As a subset of artificial intelligence, machine learning (ML) uses data generated from “training” situations and scenarios to guide predictions and decision making in other circumstances. It is affecting an ever-increasing variety of fields, from predicting financial meltdowns, to guiding streaming services in developing new programming, to revealing hidden patterns in fine art. ML lies behind Siri’s recognition of the speech patterns of an iPhone user and peppers Facebook feeds with those annoyingly spot-on ads.
In the medical arena, ML is refining diagnostics, with entire issues of medical journals devoted to the approach. In the new study, Alexander Winkler-Schwartz, MD, of the Neurosurgical Simulation and Artificial Intelligence Learning Centre at McGill University in Montreal, Canada, and colleagues applied the eclectic strategy, dubbed “surgical data science,” to match the technical skills of 50 volunteers to the standard levels of expertise associated with the points on the pathway toward becoming a neurosurgeon.
The potential value of ML in evaluating surgical skill is twofold: revealing unrecognized patterns in performance that can perhaps be applied to minimize error, and grouping participants according to technical ability, which can inform training practices and evaluation.

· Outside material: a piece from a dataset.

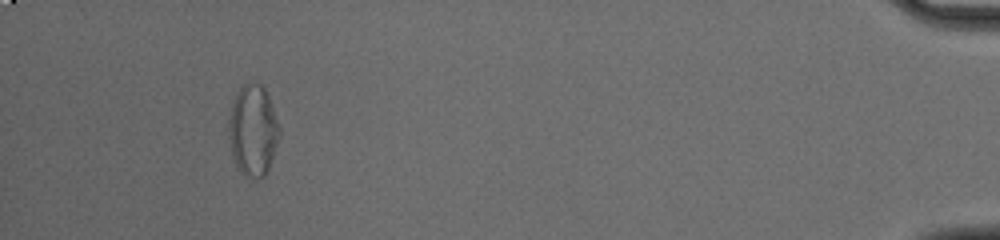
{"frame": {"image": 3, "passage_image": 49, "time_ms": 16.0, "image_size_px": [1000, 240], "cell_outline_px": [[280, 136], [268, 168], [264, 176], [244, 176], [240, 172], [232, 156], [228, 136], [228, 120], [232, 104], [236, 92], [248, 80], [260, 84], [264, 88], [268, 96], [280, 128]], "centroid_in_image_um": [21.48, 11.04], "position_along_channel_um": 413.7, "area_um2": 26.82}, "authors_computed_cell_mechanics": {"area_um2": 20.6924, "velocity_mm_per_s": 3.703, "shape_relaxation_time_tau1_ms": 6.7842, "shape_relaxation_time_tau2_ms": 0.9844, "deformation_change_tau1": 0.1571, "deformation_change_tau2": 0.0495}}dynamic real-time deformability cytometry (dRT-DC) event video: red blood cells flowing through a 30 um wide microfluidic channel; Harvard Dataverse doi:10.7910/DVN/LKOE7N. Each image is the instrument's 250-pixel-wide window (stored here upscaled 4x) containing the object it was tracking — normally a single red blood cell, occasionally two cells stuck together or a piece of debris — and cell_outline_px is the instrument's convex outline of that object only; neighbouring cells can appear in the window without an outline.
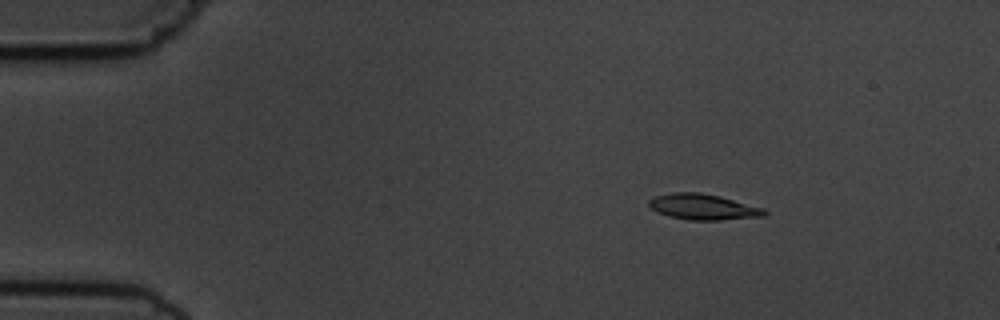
{"species": "common noctule bat (a hibernating species)", "species_latin": "Nyctalus noctula", "temperature_condition": "cold", "stored_images_in_passage": 5, "camera_frame_rate_fps": 3000, "um_per_image_px": 0.085, "animal": {"sex": "male", "body_mass_g": 19.5, "forearm_length_mm": 54.6}, "frame": {"image": 1, "passage_image": 3, "time_ms": 2.333, "image_size_px": [1000, 320], "cell_outline_px": [[768, 212], [764, 216], [720, 220], [688, 220], [668, 216], [656, 212], [648, 204], [648, 200], [656, 196], [672, 192], [700, 192], [720, 196], [764, 208]], "centroid_in_image_um": [59.76, 17.58], "position_along_channel_um": 25.2, "area_um2": 17.4}}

The prospective, observational case series investigation identified specific metrics used in a virtual reality surgical procedure that enable an algorithm to accurately classify participants by level of expertise: expert (neurosurgeon), senior (neurosurgical fellows and senior residents), junior (neurosurgical junior residents), and medical students.
At McGill University from March 2015 to May 2016, nine women and 41 men (mean age 33.6, standard deviation, 9.5 years) resected five virtual primary cortical brain tumors through microscopes, removing tissue with an ultrasonic aspirator. The two-handed procedure required peeling back the pia and cauterizing blood vessels. It simulated removal of cancerous brain tumors as well as those that cause epilepsy, with the goal of preserving surrounding structures.

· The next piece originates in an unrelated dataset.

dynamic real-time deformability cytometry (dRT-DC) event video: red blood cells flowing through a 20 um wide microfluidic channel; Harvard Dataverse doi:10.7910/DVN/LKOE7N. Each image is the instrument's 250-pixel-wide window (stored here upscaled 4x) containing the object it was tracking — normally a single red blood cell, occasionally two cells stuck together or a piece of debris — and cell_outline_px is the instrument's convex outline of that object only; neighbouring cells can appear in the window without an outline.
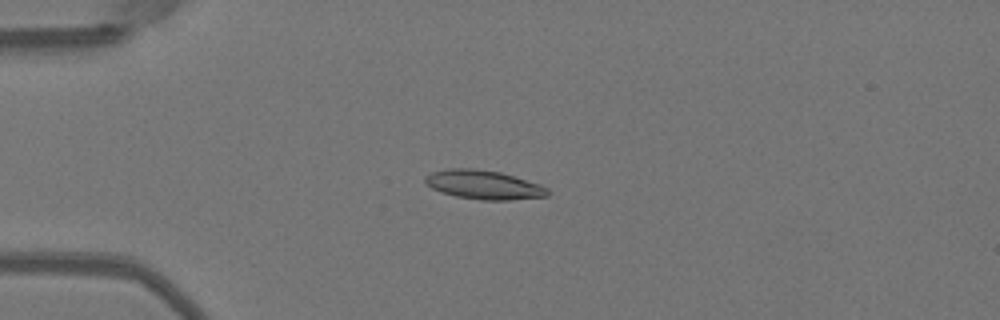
{"species": "Egyptian fruit bat (a non-hibernating species)", "species_latin": "Rousettus aegyptiacus", "temperature_condition": "warm", "stored_images_in_passage": 51, "camera_frame_rate_fps": 3000, "um_per_image_px": 0.085, "animal": {"sex": "female"}, "frame": {"image": 1, "passage_image": 14, "time_ms": 4.333, "image_size_px": [1000, 320], "cell_outline_px": [[548, 196], [508, 200], [480, 200], [456, 196], [440, 192], [424, 184], [424, 176], [432, 172], [448, 168], [472, 168], [500, 172], [540, 184], [548, 188]], "centroid_in_image_um": [41.07, 15.7], "position_along_channel_um": 43.9, "area_um2": 20.75}}
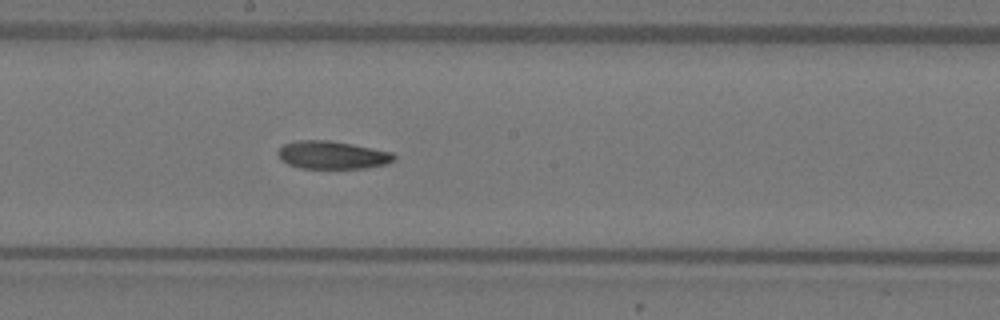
{"frame": {"image": 2, "passage_image": 29, "time_ms": 9.333, "image_size_px": [1000, 320], "cell_outline_px": [[396, 160], [388, 164], [364, 168], [300, 168], [288, 164], [280, 160], [276, 152], [284, 144], [296, 140], [332, 140], [392, 152], [396, 156]], "centroid_in_image_um": [28.24, 13.17], "position_along_channel_um": 220.0, "area_um2": 19.07}}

Participants were given 3 minutes to complete the procedure and did so five times. The group consisted of 14 neurosurgeons, four fellows, 10 senior residents, 10 junior residents, and 12 medical students.
The 270 metrics the study assessed fell into four principal domains: movement associated with a single instrument, with both instruments, the force the instruments apply, and tissue removed or bleeding. The assessments included specifics such as jerking movements, change in bleeding speed, converging and diverging of instrument tips, and change in the volume of the tumor.

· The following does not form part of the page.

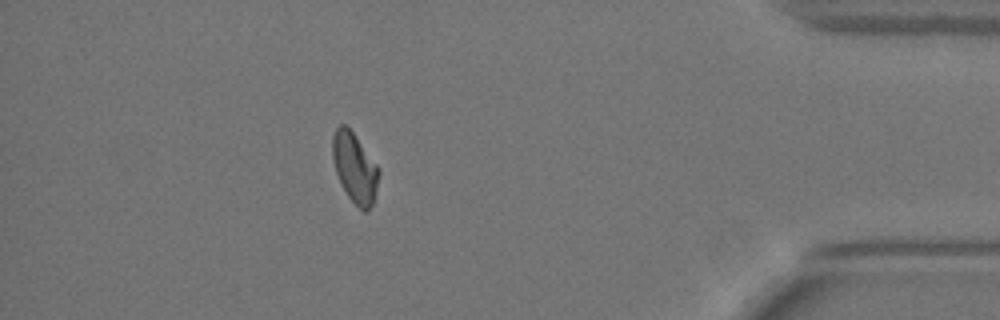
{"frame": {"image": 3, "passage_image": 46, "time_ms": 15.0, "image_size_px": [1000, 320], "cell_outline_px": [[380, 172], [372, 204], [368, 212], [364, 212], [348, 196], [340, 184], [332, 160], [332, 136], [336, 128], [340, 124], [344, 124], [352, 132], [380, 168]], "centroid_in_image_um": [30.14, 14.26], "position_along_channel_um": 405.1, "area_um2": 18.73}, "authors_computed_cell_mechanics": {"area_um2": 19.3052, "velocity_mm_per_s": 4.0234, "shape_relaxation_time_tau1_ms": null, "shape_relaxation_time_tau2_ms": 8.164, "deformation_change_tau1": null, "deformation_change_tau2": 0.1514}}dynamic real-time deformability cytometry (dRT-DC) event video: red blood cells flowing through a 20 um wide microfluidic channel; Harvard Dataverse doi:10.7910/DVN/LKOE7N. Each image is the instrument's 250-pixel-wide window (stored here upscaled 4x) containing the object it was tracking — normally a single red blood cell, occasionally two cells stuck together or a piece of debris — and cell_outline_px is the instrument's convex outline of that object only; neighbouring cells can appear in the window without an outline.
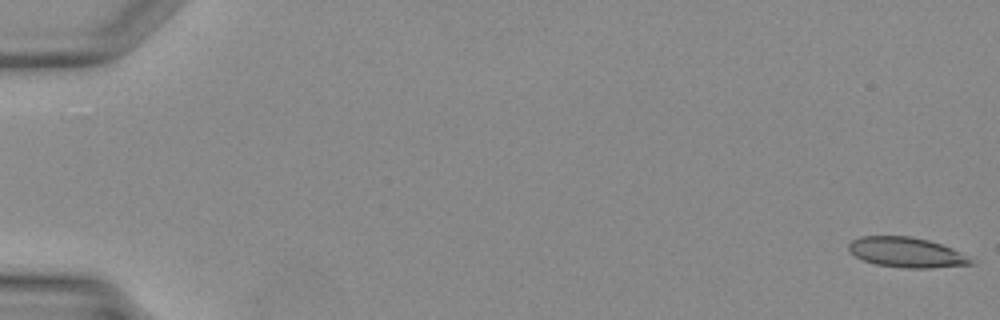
{"species": "Egyptian fruit bat (a non-hibernating species)", "species_latin": "Rousettus aegyptiacus", "temperature_condition": "warm", "stored_images_in_passage": 14, "camera_frame_rate_fps": 3000, "um_per_image_px": 0.085, "animal": {"sex": "female"}, "frame": {"image": 1, "passage_image": 1, "time_ms": 0.0, "image_size_px": [1000, 320], "cell_outline_px": [[972, 264], [932, 268], [904, 268], [876, 264], [864, 260], [856, 256], [848, 248], [848, 244], [852, 240], [860, 236], [908, 236], [928, 240], [952, 248], [972, 260]], "centroid_in_image_um": [77.02, 21.45], "position_along_channel_um": 8.0, "area_um2": 21.1}}
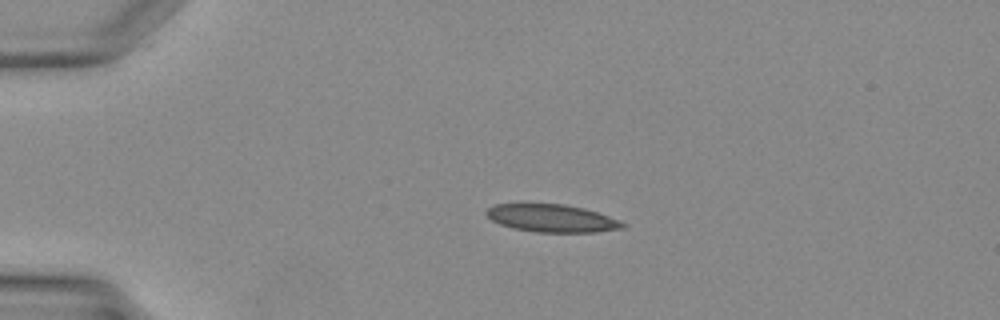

The four algorithms deployed had accuracies of 90%, 84%, 78%, and 76%. Overall the strategy misclassified two neurosurgeons, one senior resident, and one junior resident, and three of the four algorithms misclassified a single medical student as a neurosurgeon.
The investigators conclude, “We found that the best-performing machine learning algorithm used as few as 6 performance metrics to successfully classify 45 of 50 participants into 1 of 4 groups of expertise…These findings suggest that algorithms may be capable of classifying surgical expertise with greater granularity and precision than has been previously demonstrated in surgery.”
The approach can be used in other surgical procedures, the researchers say. George Shorten, MD, PhD, from the Department of Anaesthesia and Intensive Care Medicine at Cork University Hospital in Ireland, agrees in an accompanying commentary. “The authors’ work prompts wider consideration of how to apply artificial intelligence to human behavior in medicine, particularly to the performance of technical tasks…The authors insightfully point out the potential value of explainable artificial intelligence in the setting of training humans on technical skills.”
The beauty of the ML approach, Shorten adds, is that associations strengthen as data accrue, building powerful predictive tools. But a limitation is that even 270 metrics “still represent a small subset of all possible motion or position metrics that might represent expert or novice performance.”
Shorten then points out that surgeons may arrive at the same outcomes via different routes, and that the ML approach may not capture such individual combinations of strategies and skills. Adding assessments of psychomotor and visuospatial abilities and handedness, he adds, may help to account for individual steps in the choreographies of surgery.
Winkler-Schwartz and coauthors Recai Yilmaz, Rolando Del Maestro, Nykan Mirchi, and Nicole Ledwos have a patent pending for a surgery training platform. Shorten has disclosed no relevant financial relationships. JAMA Network Open. Published online August 2, 2019.